What is needed: Return all of the entries below, word for word. Omit each picture.

Data in this exercise:
..........

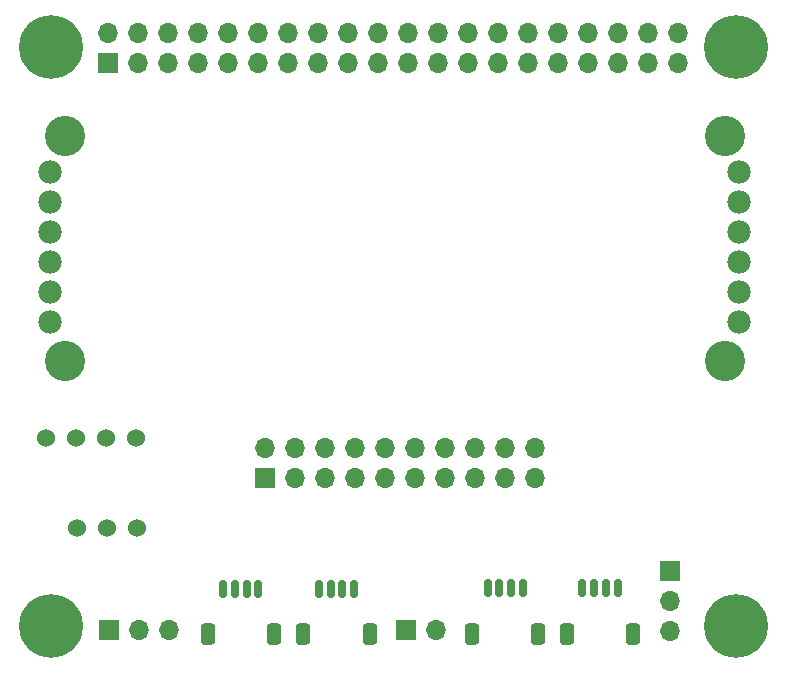
<source format=gts>
%TF.GenerationSoftware,KiCad,Pcbnew,7.0.10*%
%TF.CreationDate,2024-08-04T17:12:35+10:00*%
%TF.ProjectId,AI4R-PIHAT,41493452-2d50-4494-9841-542e6b696361,rev?*%
%TF.SameCoordinates,Original*%
%TF.FileFunction,Soldermask,Top*%
%TF.FilePolarity,Negative*%
%FSLAX46Y46*%
G04 Gerber Fmt 4.6, Leading zero omitted, Abs format (unit mm)*
G04 Created by KiCad (PCBNEW 7.0.10) date 2024-08-04 17:12:35*
%MOMM*%
%LPD*%
G01*
G04 APERTURE LIST*
G04 Aperture macros list*
%AMRoundRect*
0 Rectangle with rounded corners*
0 $1 Rounding radius*
0 $2 $3 $4 $5 $6 $7 $8 $9 X,Y pos of 4 corners*
0 Add a 4 corners polygon primitive as box body*
4,1,4,$2,$3,$4,$5,$6,$7,$8,$9,$2,$3,0*
0 Add four circle primitives for the rounded corners*
1,1,$1+$1,$2,$3*
1,1,$1+$1,$4,$5*
1,1,$1+$1,$6,$7*
1,1,$1+$1,$8,$9*
0 Add four rect primitives between the rounded corners*
20,1,$1+$1,$2,$3,$4,$5,0*
20,1,$1+$1,$4,$5,$6,$7,0*
20,1,$1+$1,$6,$7,$8,$9,0*
20,1,$1+$1,$8,$9,$2,$3,0*%
G04 Aperture macros list end*
%ADD10C,1.982000*%
%ADD11C,3.404000*%
%ADD12C,1.524000*%
%ADD13RoundRect,0.150000X-0.150000X-0.625000X0.150000X-0.625000X0.150000X0.625000X-0.150000X0.625000X0*%
%ADD14RoundRect,0.250000X-0.350000X-0.650000X0.350000X-0.650000X0.350000X0.650000X-0.350000X0.650000X0*%
%ADD15O,1.700000X1.700000*%
%ADD16R,1.700000X1.700000*%
%ADD17C,5.400000*%
G04 APERTURE END LIST*
D10*
%TO.C,U1*%
X15490000Y-26023000D03*
X73783000Y-26023000D03*
X15490000Y-28563000D03*
X73783000Y-28563000D03*
D11*
X16760000Y-22975000D03*
X72640000Y-22975000D03*
X16760000Y-42025000D03*
X72640000Y-42025000D03*
D10*
X15490000Y-31103000D03*
X73783000Y-31103000D03*
X15490000Y-33643000D03*
X73783000Y-33643000D03*
X15490000Y-38723000D03*
X73783000Y-38723000D03*
X15490000Y-36183000D03*
X73783000Y-36183000D03*
%TD*%
D12*
%TO.C,U2*%
X17700000Y-56180000D03*
X20240000Y-56180000D03*
X22780000Y-56180000D03*
X22730000Y-48560000D03*
X20190000Y-48560000D03*
X17650000Y-48560000D03*
X15110000Y-48560000D03*
%TD*%
D13*
%TO.C,J2*%
X60500000Y-61300000D03*
X61500000Y-61300000D03*
X62500000Y-61300000D03*
X63500000Y-61300000D03*
D14*
X59200000Y-65175000D03*
X64800000Y-65175000D03*
%TD*%
D15*
%TO.C,J9*%
X48140000Y-64800000D03*
D16*
X45600000Y-64800000D03*
%TD*%
%TO.C,J1*%
X20380000Y-16800000D03*
D15*
X20380000Y-14260000D03*
X22920000Y-16800000D03*
X22920000Y-14260000D03*
X25460000Y-16800000D03*
X25460000Y-14260000D03*
X28000000Y-16800000D03*
X28000000Y-14260000D03*
X30540000Y-16800000D03*
X30540000Y-14260000D03*
X33080000Y-16800000D03*
X33080000Y-14260000D03*
X35620000Y-16800000D03*
X35620000Y-14260000D03*
X38160000Y-16800000D03*
X38160000Y-14260000D03*
X40700000Y-16800000D03*
X40700000Y-14260000D03*
X43240000Y-16800000D03*
X43240000Y-14260000D03*
X45780000Y-16800000D03*
X45780000Y-14260000D03*
X48320000Y-16800000D03*
X48320000Y-14260000D03*
X50860000Y-16800000D03*
X50860000Y-14260000D03*
X53400000Y-16800000D03*
X53400000Y-14260000D03*
X55940000Y-16800000D03*
X55940000Y-14260000D03*
X58480000Y-16800000D03*
X58480000Y-14260000D03*
X61020000Y-16800000D03*
X61020000Y-14260000D03*
X63560000Y-16800000D03*
X63560000Y-14260000D03*
X66100000Y-16800000D03*
X66100000Y-14260000D03*
X68640000Y-16800000D03*
X68640000Y-14260000D03*
%TD*%
D16*
%TO.C,J6*%
X33640000Y-52000000D03*
D15*
X33640000Y-49460000D03*
X36180000Y-52000000D03*
X36180000Y-49460000D03*
X38720000Y-52000000D03*
X38720000Y-49460000D03*
X41260000Y-52000000D03*
X41260000Y-49460000D03*
X43800000Y-52000000D03*
X43800000Y-49460000D03*
X46340000Y-52000000D03*
X46340000Y-49460000D03*
X48880000Y-52000000D03*
X48880000Y-49460000D03*
X51420000Y-52000000D03*
X51420000Y-49460000D03*
X53960000Y-52000000D03*
X53960000Y-49460000D03*
X56500000Y-52000000D03*
X56500000Y-49460000D03*
%TD*%
D17*
%TO.C,H3*%
X15500000Y-64500000D03*
%TD*%
%TO.C,H4*%
X73500000Y-64500000D03*
%TD*%
%TO.C,H2*%
X73500000Y-15500000D03*
%TD*%
D13*
%TO.C,J5*%
X30100000Y-61325000D03*
X31100000Y-61325000D03*
X32100000Y-61325000D03*
X33100000Y-61325000D03*
D14*
X28800000Y-65200000D03*
X34400000Y-65200000D03*
%TD*%
D17*
%TO.C,H1*%
X15500000Y-15500000D03*
%TD*%
D16*
%TO.C,J7*%
X20470000Y-64800000D03*
D15*
X23010000Y-64800000D03*
X25550000Y-64800000D03*
%TD*%
D16*
%TO.C,J8*%
X67900000Y-59875000D03*
D15*
X67900000Y-62415000D03*
X67900000Y-64955000D03*
%TD*%
D14*
%TO.C,J3*%
X56800000Y-65175000D03*
X51200000Y-65175000D03*
D13*
X55500000Y-61300000D03*
X54500000Y-61300000D03*
X53500000Y-61300000D03*
X52500000Y-61300000D03*
%TD*%
%TO.C,J4*%
X38200000Y-61325000D03*
X39200000Y-61325000D03*
X40200000Y-61325000D03*
X41200000Y-61325000D03*
D14*
X36900000Y-65200000D03*
X42500000Y-65200000D03*
%TD*%
M02*

</source>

..........

Exercise solution:
<source format=gts>
%TF.GenerationSoftware,KiCad,Pcbnew,7.0.10*%
%TF.CreationDate,2024-08-04T17:12:35+10:00*%
%TF.ProjectId,AI4R-PIHAT,41493452-2d50-4494-9841-542e6b696361,rev?*%
%TF.SameCoordinates,Original*%
%TF.FileFunction,Soldermask,Top*%
%TF.FilePolarity,Negative*%
%FSLAX46Y46*%
G04 Gerber Fmt 4.6, Leading zero omitted, Abs format (unit mm)*
G04 Created by KiCad (PCBNEW 7.0.10) date 2024-08-04 17:12:35*
%MOMM*%
%LPD*%
G01*
G04 APERTURE LIST*
G04 Aperture macros list*
%AMRoundRect*
0 Rectangle with rounded corners*
0 $1 Rounding radius*
0 $2 $3 $4 $5 $6 $7 $8 $9 X,Y pos of 4 corners*
0 Add a 4 corners polygon primitive as box body*
4,1,4,$2,$3,$4,$5,$6,$7,$8,$9,$2,$3,0*
0 Add four circle primitives for the rounded corners*
1,1,$1+$1,$2,$3*
1,1,$1+$1,$4,$5*
1,1,$1+$1,$6,$7*
1,1,$1+$1,$8,$9*
0 Add four rect primitives between the rounded corners*
20,1,$1+$1,$2,$3,$4,$5,0*
20,1,$1+$1,$4,$5,$6,$7,0*
20,1,$1+$1,$6,$7,$8,$9,0*
20,1,$1+$1,$8,$9,$2,$3,0*%
G04 Aperture macros list end*
%ADD10C,1.982000*%
%ADD11C,3.404000*%
%ADD12C,1.524000*%
%ADD13RoundRect,0.150000X-0.150000X-0.625000X0.150000X-0.625000X0.150000X0.625000X-0.150000X0.625000X0*%
%ADD14RoundRect,0.250000X-0.350000X-0.650000X0.350000X-0.650000X0.350000X0.650000X-0.350000X0.650000X0*%
%ADD15O,1.700000X1.700000*%
%ADD16R,1.700000X1.700000*%
%ADD17C,5.400000*%
G04 APERTURE END LIST*
D10*
%TO.C,U1*%
X15490000Y-26023000D03*
X73783000Y-26023000D03*
X15490000Y-28563000D03*
X73783000Y-28563000D03*
D11*
X16760000Y-22975000D03*
X72640000Y-22975000D03*
X16760000Y-42025000D03*
X72640000Y-42025000D03*
D10*
X15490000Y-31103000D03*
X73783000Y-31103000D03*
X15490000Y-33643000D03*
X73783000Y-33643000D03*
X15490000Y-38723000D03*
X73783000Y-38723000D03*
X15490000Y-36183000D03*
X73783000Y-36183000D03*
%TD*%
D12*
%TO.C,U2*%
X17700000Y-56180000D03*
X20240000Y-56180000D03*
X22780000Y-56180000D03*
X22730000Y-48560000D03*
X20190000Y-48560000D03*
X17650000Y-48560000D03*
X15110000Y-48560000D03*
%TD*%
D13*
%TO.C,J2*%
X60500000Y-61300000D03*
X61500000Y-61300000D03*
X62500000Y-61300000D03*
X63500000Y-61300000D03*
D14*
X59200000Y-65175000D03*
X64800000Y-65175000D03*
%TD*%
D15*
%TO.C,J9*%
X48140000Y-64800000D03*
D16*
X45600000Y-64800000D03*
%TD*%
%TO.C,J1*%
X20380000Y-16800000D03*
D15*
X20380000Y-14260000D03*
X22920000Y-16800000D03*
X22920000Y-14260000D03*
X25460000Y-16800000D03*
X25460000Y-14260000D03*
X28000000Y-16800000D03*
X28000000Y-14260000D03*
X30540000Y-16800000D03*
X30540000Y-14260000D03*
X33080000Y-16800000D03*
X33080000Y-14260000D03*
X35620000Y-16800000D03*
X35620000Y-14260000D03*
X38160000Y-16800000D03*
X38160000Y-14260000D03*
X40700000Y-16800000D03*
X40700000Y-14260000D03*
X43240000Y-16800000D03*
X43240000Y-14260000D03*
X45780000Y-16800000D03*
X45780000Y-14260000D03*
X48320000Y-16800000D03*
X48320000Y-14260000D03*
X50860000Y-16800000D03*
X50860000Y-14260000D03*
X53400000Y-16800000D03*
X53400000Y-14260000D03*
X55940000Y-16800000D03*
X55940000Y-14260000D03*
X58480000Y-16800000D03*
X58480000Y-14260000D03*
X61020000Y-16800000D03*
X61020000Y-14260000D03*
X63560000Y-16800000D03*
X63560000Y-14260000D03*
X66100000Y-16800000D03*
X66100000Y-14260000D03*
X68640000Y-16800000D03*
X68640000Y-14260000D03*
%TD*%
D16*
%TO.C,J6*%
X33640000Y-52000000D03*
D15*
X33640000Y-49460000D03*
X36180000Y-52000000D03*
X36180000Y-49460000D03*
X38720000Y-52000000D03*
X38720000Y-49460000D03*
X41260000Y-52000000D03*
X41260000Y-49460000D03*
X43800000Y-52000000D03*
X43800000Y-49460000D03*
X46340000Y-52000000D03*
X46340000Y-49460000D03*
X48880000Y-52000000D03*
X48880000Y-49460000D03*
X51420000Y-52000000D03*
X51420000Y-49460000D03*
X53960000Y-52000000D03*
X53960000Y-49460000D03*
X56500000Y-52000000D03*
X56500000Y-49460000D03*
%TD*%
D17*
%TO.C,H3*%
X15500000Y-64500000D03*
%TD*%
%TO.C,H4*%
X73500000Y-64500000D03*
%TD*%
%TO.C,H2*%
X73500000Y-15500000D03*
%TD*%
D13*
%TO.C,J5*%
X30100000Y-61325000D03*
X31100000Y-61325000D03*
X32100000Y-61325000D03*
X33100000Y-61325000D03*
D14*
X28800000Y-65200000D03*
X34400000Y-65200000D03*
%TD*%
D17*
%TO.C,H1*%
X15500000Y-15500000D03*
%TD*%
D16*
%TO.C,J7*%
X20470000Y-64800000D03*
D15*
X23010000Y-64800000D03*
X25550000Y-64800000D03*
%TD*%
D16*
%TO.C,J8*%
X67900000Y-59875000D03*
D15*
X67900000Y-62415000D03*
X67900000Y-64955000D03*
%TD*%
D14*
%TO.C,J3*%
X56800000Y-65175000D03*
X51200000Y-65175000D03*
D13*
X55500000Y-61300000D03*
X54500000Y-61300000D03*
X53500000Y-61300000D03*
X52500000Y-61300000D03*
%TD*%
%TO.C,J4*%
X38200000Y-61325000D03*
X39200000Y-61325000D03*
X40200000Y-61325000D03*
X41200000Y-61325000D03*
D14*
X36900000Y-65200000D03*
X42500000Y-65200000D03*
%TD*%
M02*

</source>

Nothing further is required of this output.